Acanthosis Nigricans is a skin disorder characterized by dark, thick, velvety skin in body folds and creases. Although the condition is harmless, it can be disfiguring and embarrassing. It is more common in people of color.

The most common cause of acanthosis nigricans is insulin resistance (IR). Some researchers believe that up to 75% of people with acanthosis nigricans have elevated insulin levels or are IR, although this number may be inflated by the fact that all obese children are considered insulin resistant.

The second most common cause of acanthosis nigricans in children is a rare genetic disorder called “familial partial lipodystrophy” or FPLD. In kids with FPLD, they may not have any fat under their skin on their arms, legs and trunk, but they do have it around their internal organs (visceral fat) and around their neck (subcutaneous fat). The extra fat around the neck causes excessive growth hormone (GH) production from the pituitary gland. This GH then acts directly on the skin to produce the acanthosis nigricans.

Acanthosis nigricans can also be seen in rare disorders such as neurofib

Acanthosis Nigricans is a condition characterized by thickened, velvety, pigmented skin. The condition is most commonly found in the underarms and neck but can appear anywhere on the body.

The cause of acanthosis nigricans are not always clearly understood. It is often associated with obesity and insulin resistance but it can also be seen in people of normal weight.

Acanthosis nigricans can be associated with endocrine disorders such as Cushing’s syndrome, polycystic ovary syndrome and hypothyroidism. It has also been found to occur more frequently in patients with liver or kidney disease.
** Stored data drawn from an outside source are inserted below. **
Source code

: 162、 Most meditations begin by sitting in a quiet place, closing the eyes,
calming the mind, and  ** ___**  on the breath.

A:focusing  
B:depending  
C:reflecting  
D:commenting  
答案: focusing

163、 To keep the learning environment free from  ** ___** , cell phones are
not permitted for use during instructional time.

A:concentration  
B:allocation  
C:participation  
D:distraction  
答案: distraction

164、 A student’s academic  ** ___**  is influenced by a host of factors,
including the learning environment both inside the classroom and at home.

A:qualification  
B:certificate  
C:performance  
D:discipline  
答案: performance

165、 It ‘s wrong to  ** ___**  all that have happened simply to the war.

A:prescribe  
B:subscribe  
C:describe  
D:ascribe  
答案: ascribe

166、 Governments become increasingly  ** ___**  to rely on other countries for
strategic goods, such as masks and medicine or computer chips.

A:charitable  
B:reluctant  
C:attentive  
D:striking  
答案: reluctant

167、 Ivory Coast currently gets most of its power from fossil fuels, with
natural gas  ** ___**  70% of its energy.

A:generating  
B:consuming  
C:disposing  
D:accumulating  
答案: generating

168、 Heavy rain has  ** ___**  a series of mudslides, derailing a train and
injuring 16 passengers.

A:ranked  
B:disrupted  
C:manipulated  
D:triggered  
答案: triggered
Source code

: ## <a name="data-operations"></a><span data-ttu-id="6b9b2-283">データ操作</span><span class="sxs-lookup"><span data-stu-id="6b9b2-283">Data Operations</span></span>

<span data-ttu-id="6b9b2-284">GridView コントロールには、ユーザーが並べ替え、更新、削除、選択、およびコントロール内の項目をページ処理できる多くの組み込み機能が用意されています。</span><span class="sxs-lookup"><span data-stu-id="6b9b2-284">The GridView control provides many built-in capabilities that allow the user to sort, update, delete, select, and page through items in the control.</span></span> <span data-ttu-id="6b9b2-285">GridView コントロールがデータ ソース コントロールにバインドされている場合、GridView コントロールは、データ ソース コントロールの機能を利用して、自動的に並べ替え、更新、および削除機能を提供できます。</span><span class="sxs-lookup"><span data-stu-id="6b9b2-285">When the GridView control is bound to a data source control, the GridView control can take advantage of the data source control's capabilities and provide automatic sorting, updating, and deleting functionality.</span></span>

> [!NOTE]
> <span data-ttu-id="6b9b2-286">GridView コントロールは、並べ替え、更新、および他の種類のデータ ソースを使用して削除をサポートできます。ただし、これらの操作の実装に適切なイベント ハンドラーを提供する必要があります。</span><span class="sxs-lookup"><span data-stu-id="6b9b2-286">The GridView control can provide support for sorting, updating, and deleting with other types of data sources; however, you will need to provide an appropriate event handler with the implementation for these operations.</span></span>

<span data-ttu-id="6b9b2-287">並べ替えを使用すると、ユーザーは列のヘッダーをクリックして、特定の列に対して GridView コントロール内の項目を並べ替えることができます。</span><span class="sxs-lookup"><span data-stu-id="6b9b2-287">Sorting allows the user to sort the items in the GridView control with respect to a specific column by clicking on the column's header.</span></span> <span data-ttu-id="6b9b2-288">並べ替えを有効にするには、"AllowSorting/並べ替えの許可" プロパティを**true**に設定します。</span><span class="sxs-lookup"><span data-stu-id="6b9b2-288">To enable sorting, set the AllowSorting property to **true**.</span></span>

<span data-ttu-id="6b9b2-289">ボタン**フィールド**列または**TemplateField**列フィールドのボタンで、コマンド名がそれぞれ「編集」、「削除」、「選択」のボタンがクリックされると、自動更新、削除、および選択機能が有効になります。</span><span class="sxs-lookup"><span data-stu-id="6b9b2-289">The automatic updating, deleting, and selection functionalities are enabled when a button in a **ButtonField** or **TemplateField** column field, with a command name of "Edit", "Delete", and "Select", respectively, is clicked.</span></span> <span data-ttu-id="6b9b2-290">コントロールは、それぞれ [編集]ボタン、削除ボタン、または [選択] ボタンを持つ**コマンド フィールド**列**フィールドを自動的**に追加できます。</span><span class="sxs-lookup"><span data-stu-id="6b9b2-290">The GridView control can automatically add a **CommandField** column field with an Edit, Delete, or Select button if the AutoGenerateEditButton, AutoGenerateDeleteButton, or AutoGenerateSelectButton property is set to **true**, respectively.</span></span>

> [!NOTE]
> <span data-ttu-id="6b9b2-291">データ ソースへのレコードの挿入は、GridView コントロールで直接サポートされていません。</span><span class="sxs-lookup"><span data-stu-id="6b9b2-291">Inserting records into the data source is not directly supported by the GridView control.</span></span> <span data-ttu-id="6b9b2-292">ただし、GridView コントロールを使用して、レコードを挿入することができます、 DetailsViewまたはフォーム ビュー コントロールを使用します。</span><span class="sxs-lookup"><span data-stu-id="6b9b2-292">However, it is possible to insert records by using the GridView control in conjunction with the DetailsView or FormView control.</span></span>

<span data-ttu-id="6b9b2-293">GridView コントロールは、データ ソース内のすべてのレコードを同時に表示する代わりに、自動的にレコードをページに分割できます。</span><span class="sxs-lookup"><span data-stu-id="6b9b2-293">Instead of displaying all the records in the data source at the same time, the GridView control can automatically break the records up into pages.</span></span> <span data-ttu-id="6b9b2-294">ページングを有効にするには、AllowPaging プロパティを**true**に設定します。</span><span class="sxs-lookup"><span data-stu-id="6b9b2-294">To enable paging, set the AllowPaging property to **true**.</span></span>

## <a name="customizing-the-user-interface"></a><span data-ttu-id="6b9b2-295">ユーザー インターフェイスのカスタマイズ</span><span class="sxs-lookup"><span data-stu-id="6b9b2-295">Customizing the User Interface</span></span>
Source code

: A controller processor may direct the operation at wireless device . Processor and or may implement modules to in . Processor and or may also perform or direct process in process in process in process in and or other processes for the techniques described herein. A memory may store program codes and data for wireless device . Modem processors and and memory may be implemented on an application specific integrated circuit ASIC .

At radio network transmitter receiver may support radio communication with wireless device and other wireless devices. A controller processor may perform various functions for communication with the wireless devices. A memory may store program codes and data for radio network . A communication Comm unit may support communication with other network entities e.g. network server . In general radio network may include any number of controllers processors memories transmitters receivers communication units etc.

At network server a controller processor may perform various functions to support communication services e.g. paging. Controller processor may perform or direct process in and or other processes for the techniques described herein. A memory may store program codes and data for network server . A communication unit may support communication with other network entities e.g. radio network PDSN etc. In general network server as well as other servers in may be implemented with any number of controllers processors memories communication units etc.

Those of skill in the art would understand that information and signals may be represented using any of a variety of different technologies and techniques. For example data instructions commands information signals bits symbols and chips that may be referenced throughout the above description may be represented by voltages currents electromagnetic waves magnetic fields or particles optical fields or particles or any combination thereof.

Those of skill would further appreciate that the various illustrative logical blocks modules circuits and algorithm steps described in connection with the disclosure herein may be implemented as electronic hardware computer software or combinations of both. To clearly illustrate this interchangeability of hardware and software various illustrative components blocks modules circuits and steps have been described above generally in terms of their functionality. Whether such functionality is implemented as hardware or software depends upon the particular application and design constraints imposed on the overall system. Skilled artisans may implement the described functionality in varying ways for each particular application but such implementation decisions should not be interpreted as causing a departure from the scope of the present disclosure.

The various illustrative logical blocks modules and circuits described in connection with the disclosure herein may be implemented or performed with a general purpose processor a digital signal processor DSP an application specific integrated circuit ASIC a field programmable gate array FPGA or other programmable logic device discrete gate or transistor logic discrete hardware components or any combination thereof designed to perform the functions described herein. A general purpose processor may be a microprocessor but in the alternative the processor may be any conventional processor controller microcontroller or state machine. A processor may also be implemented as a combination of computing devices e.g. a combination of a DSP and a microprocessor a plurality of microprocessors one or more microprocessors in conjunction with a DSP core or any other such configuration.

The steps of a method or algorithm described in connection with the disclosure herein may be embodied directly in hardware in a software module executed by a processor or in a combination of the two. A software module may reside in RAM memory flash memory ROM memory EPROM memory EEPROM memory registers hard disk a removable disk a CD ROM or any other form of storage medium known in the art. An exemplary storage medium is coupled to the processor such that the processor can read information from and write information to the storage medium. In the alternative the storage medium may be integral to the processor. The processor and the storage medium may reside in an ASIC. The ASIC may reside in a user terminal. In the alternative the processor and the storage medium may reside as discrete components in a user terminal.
Certain drugs have been known to induce acanthosis nigricans including nicotinic acid, oral contraceptive pills, niacin, corticosteroids and growth hormone.

Acanthosis nigricans occurs more frequently in dark-skinned people and those of Hispanic ethnicity. It typically starts before the age of 40 but is more likely to develop after puberty when hormones may play a role in its development.

Acanthosis nigricans is a skin disorder characterized by dark, thick, velvety skin in body folds and creases. The affected skin can become enlarged and cover the entire nape of the neck, groin, underarms, elbows, knees, knuckles, chest and other areas.

Causes of Acanthosis Nigricans

Acanthosis nigricans (AN) usually affects people with insulin resistance. Insulin is a hormone made by the pancreas to help glucose (sugar) get into cells to be used as energy. Insulin resistance means that some body cells do not respond well to insulin and can’t easily take up glucose from the blood. As a result, the body needs higher levels of insulin to help glucose enter cells. High levels of insulin in the blood can cause AN by increasing the growth rate of skin cells.

People who are obese are more likely to have high levels of insulin in their blood because obesity increases insulin resistance. This is why AN usually appears in obese people or people with diabetes. However, many people without diabetes also have AN. They may not be aware that they have increased insulin resistance until AN develops.